Am 6. April 1904 wurde Erwin Komenda in Jauern am Semmering geboren. Sein Vater, Franz Komenda, war der technische Leiter des ersten Elektrizitätswerks am Semmering und in Weyer/Enns, wohin die Familie 1913 übersiedelte.

 

Von 1916 bis 1920 besuchte er eine Höhere Technische Lehranstalt für Eisenverarbeitung in Steyr.

 


Von 1920 bis 1926 arbeitete er als Automobilkonstrukteur in der "Wiener Karosseriefabrik" und absolvierte den Karosseriekonstruktionskurs bei Josef Feldwabel im Wiener Technologischen Gewerbemuseum.

 

Von 1926 bis 1929 war er Konstrukteur in den Steyr-Werken. Hier begegnete er erstmals Ferdinand Porsche, der nach seinem Austritt bei der Daimler-Benz AG als technischer Direktor zu Steyr kam.

 


Von 1929 bis 1931 war er Chefkonstrukteur der Versuchs- und Karosserieentwicklungsabteilung der Daimler-Benz AG in Sindelfingen.
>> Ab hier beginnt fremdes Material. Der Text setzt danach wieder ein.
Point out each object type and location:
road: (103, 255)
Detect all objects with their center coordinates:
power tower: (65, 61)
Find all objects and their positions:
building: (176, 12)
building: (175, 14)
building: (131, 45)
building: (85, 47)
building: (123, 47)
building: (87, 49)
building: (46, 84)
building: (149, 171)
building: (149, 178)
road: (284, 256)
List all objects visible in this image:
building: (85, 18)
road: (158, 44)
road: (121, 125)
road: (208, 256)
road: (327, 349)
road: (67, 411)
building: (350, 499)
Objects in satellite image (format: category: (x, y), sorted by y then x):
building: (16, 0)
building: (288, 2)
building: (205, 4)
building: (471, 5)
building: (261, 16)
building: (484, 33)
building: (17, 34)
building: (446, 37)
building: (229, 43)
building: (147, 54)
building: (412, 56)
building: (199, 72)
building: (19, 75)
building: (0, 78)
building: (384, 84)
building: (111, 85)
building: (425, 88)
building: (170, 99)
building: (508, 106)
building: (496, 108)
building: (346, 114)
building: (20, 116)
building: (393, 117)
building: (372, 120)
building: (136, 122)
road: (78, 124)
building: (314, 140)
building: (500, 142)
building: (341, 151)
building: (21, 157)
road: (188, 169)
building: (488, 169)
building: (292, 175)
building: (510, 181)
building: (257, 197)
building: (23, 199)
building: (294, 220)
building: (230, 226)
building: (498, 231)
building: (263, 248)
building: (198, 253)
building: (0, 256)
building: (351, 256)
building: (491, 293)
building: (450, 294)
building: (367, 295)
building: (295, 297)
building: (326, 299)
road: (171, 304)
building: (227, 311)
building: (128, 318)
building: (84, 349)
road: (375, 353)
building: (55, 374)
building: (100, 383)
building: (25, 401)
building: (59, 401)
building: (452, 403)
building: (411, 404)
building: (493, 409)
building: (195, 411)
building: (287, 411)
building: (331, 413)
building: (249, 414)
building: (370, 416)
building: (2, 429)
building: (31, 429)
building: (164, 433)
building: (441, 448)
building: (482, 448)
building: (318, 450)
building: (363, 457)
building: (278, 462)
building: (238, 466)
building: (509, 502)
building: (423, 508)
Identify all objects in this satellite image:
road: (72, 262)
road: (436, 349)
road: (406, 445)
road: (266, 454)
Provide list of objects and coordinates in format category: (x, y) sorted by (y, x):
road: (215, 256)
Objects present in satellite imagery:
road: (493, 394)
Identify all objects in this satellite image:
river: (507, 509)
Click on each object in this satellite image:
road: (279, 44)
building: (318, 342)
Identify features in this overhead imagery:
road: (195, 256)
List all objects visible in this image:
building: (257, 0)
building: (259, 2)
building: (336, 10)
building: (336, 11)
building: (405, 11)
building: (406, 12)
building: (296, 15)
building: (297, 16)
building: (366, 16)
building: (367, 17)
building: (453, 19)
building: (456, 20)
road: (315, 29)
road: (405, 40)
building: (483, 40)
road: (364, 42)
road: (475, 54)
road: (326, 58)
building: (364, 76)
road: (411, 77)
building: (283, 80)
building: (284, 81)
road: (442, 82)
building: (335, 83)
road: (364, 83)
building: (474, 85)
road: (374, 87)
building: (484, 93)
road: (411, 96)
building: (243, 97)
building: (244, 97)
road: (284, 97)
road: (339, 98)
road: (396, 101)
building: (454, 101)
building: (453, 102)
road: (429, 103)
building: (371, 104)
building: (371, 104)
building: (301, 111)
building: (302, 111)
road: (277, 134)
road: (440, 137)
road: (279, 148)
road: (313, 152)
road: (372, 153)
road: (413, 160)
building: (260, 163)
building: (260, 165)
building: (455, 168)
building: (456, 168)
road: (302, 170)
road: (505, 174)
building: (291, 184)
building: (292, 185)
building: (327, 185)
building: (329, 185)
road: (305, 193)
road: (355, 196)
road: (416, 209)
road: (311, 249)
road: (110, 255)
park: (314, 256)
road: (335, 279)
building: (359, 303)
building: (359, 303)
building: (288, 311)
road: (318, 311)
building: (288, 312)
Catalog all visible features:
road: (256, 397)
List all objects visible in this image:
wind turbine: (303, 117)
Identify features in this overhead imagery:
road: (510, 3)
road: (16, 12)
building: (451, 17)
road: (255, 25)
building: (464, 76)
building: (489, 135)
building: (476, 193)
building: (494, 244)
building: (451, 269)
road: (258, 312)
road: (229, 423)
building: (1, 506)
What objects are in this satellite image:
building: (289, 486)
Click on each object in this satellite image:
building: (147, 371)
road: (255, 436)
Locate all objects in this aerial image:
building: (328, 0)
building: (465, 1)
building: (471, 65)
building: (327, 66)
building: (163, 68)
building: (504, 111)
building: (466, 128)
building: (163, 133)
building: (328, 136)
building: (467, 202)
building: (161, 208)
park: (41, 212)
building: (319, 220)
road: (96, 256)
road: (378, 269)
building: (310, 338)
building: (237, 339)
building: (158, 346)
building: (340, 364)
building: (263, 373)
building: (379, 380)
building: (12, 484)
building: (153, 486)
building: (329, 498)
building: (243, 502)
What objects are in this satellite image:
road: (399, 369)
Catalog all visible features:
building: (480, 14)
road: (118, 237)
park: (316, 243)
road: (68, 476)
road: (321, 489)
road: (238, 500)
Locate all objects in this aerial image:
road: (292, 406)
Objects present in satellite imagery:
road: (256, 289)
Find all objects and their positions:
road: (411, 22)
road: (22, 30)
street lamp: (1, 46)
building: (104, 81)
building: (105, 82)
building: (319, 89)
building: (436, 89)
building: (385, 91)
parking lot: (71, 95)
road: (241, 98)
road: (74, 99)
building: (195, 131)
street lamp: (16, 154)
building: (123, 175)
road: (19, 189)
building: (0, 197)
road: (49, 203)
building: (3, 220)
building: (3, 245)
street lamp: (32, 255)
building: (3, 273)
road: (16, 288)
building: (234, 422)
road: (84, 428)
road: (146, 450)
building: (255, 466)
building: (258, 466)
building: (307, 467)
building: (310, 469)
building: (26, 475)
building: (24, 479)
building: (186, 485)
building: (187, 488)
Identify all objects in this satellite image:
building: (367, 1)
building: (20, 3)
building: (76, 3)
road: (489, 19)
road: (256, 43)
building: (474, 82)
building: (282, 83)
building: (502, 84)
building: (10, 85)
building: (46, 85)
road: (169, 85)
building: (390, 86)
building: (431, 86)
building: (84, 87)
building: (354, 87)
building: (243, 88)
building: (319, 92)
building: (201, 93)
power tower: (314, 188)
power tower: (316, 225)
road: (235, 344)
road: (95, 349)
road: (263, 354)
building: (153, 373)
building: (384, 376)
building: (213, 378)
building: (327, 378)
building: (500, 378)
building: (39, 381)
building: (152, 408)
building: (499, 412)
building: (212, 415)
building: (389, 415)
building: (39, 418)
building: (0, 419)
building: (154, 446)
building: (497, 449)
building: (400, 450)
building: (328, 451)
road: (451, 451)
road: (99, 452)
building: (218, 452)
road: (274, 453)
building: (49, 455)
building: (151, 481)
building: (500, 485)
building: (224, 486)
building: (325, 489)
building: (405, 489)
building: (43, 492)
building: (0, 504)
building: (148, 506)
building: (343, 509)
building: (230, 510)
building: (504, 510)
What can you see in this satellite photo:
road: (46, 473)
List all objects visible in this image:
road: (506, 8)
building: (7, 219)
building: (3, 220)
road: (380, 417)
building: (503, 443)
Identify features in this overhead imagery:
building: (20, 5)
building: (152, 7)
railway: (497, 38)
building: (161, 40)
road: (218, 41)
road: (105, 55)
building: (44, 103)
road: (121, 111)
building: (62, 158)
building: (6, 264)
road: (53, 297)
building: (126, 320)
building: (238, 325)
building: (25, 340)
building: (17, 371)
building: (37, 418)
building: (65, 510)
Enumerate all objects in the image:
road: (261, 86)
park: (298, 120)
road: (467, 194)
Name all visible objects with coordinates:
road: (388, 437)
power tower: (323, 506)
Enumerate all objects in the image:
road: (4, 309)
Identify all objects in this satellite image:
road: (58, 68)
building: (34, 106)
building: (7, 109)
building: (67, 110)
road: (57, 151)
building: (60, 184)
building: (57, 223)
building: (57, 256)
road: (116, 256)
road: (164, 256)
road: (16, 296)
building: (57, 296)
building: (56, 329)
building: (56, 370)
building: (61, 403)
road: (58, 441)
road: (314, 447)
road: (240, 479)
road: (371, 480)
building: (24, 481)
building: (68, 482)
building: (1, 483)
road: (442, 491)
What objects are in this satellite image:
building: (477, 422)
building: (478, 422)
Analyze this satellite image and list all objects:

In dieser Zeit entstanden Autos wie der Mercedes-Benz Typ Mannheim 370 K in bemerkenswert gewichtssparendem Aufbau, neuem Design, ausgestattet mit Steyrer Technik des Steyr XXX: "Schwingachsenradaufhängung, Einzelradaufhängung, Bremssysteme". Auch ein stromlinienförmiger Kleinwagen mit Heckmotor wurde entwickelt.

 

Im November 1931 trat Komenda dem von Ferdinand Porsche neu gegründeten Konstruktionsbüro als Leiter der Karosserieaufbauabteilung bei, die er bis 1966 leitete.

 

Er entwickelte unter anderem die Karosserie des VW-Käfers - der

VW Käfer wurde mit über 21,5 Millionen gebauten Exemplaren zum meistverkaufte Automobil des 20. Jahrhunderts. Mit Diplomingenieur Josef Mickl, einem auf Flugzeugbau und Aerodynamik spezialisertem Porsche Mitarbeiter, entwickelte Komenda die Karosserie des P-Auto-Union-Rennwagen und Cisitalia Rennwagen.

 

Bereits 1946 begann Komenda mit Arbeiten zur Karosserie des ersten Porsche Sportwagen. Er entwickelte die Karosserie des 356, diverse Folgetypen und des Porsche 550 Spyder.

 

Als eigenverantwortlicher Porsche Ingenieur führte er die Stuttgarter Firma in die nächste Generation, begleitete und überwachte die Karosseriefabrikation des Porsche 356, 901, der zum 911 weiterentwickelt wurde. Eines seiner letzten Projekte war die Entwicklung der Kunststoffkarosserie des 904 Rennwagens.

 


Komendas letzte Lebensphase war gezeichnet durch innerbetriebliche Schwierigkeiten mit Porsche-Familienmitgliedern während der Entwicklung des Porsche 911.

 

Am 22. August 1966 verstarb Erwin Komenda. Er war bis zu seinem frühen, plötzlichen Tod aktiver Mitarbeiter bei Porsche. Sein Leben endete mit der Entwicklung des Porsche 911.